Russell and colleagues tagged harbor and grey seals on the British and Dutch coasts of the North Sea with GPS trackers and mapped out where the marine mammals traveled from day to day. These seals will leave land and spend several days to a whole month at sea in their search for food.

Eleven harbor seals visited two active offshore wind farms — Alpha Ventus off Germany and Sheringham Shoal, located off the southeastern coast of England. Wind farms are set up in a grid pattern, with the windmills set at regular distances from each other. When three of the 11 seals visited the farms, they followed this grid, moving from windmill to windmill and concentrating their time at each turbine instead of in the spaces in between.

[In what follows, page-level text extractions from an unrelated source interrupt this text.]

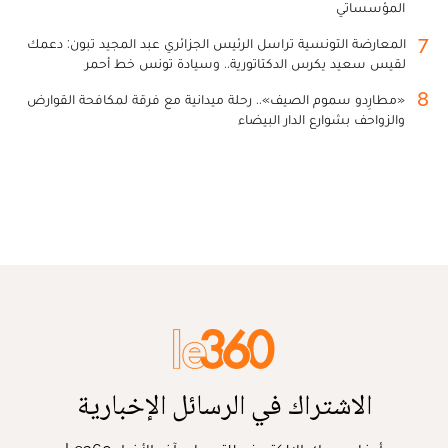
المؤسساتي
7
المعارضة التونسية تراسل الرئيس الجزائري عبد المجيد تبون: دعمك
لقيس سعيد يكرس الدكتاتورية.. وسيادة تونس خط أحمر
8
«مطارِدو سموم الصيف».. رحلة ميدانية مع فرقة لمكافحة القوارض
والزواحف بشوارع الدار البيضاء
الاشتراك في الرسائل الإخبارية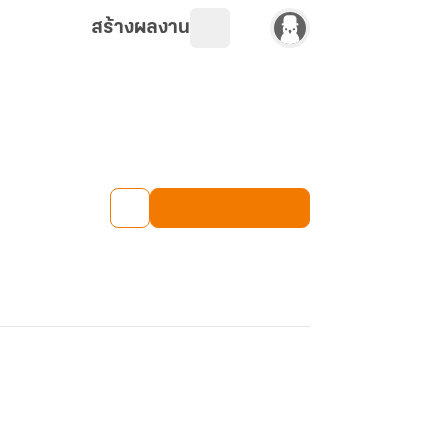
สร้างผลงาน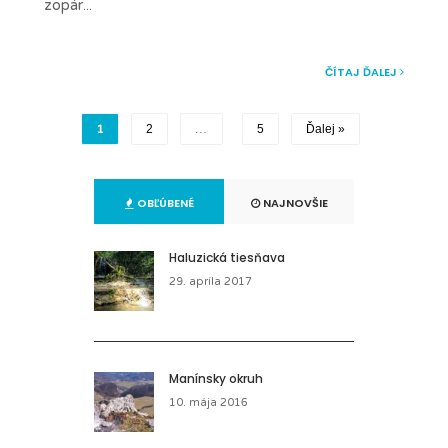
zopár
...
ČÍTAJ ĎALEJ
1
2
…
5
Ďalej »
OBĽÚBENÉ
NAJNOVŠIE
Haluzická tiesňava
29. apríla 2017
Manínsky okruh
10. mája 2016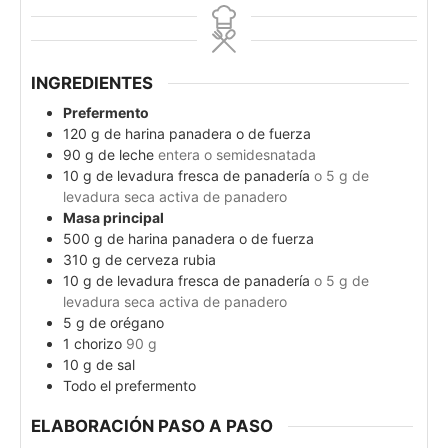
INGREDIENTES
Prefermento
120
g
de harina panadera o de fuerza
90
g
de leche
entera o semidesnatada
10
g
de levadura fresca de panadería
o 5 g de
levadura seca activa de panadero
Masa principal
500
g
de harina panadera o de fuerza
310
g
de cerveza rubia
10
g
de levadura fresca de panadería
o 5 g de
levadura seca activa de panadero
5
g
de orégano
1
chorizo
90 g
10
g
de sal
Todo el prefermento
ELABORACIÓN PASO A PASO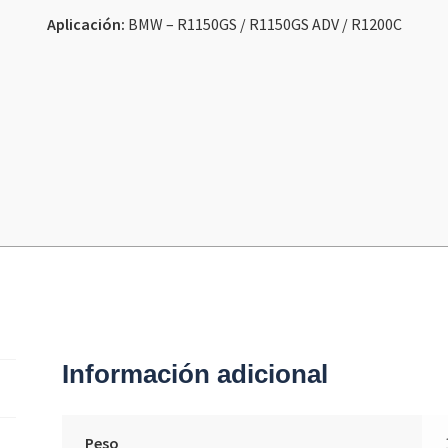
Aplicación:
BMW – R1150GS / R1150GS ADV / R1200C
Información adicional
Peso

Their movements slowed at those spots, which is indicative of foraging behavior — they were probably searching for food, the researchers say. And those three seals kept coming back to the wind farms, which means they probably had successful hunts.

The researchers think that these 11 seals might be pioneers of their species. The wind farms were relatively new in the area and would represent a novelty to the seals. These seals might have been the ones that were more likely to try out new things, and a few of them found that they had hit the jackpot.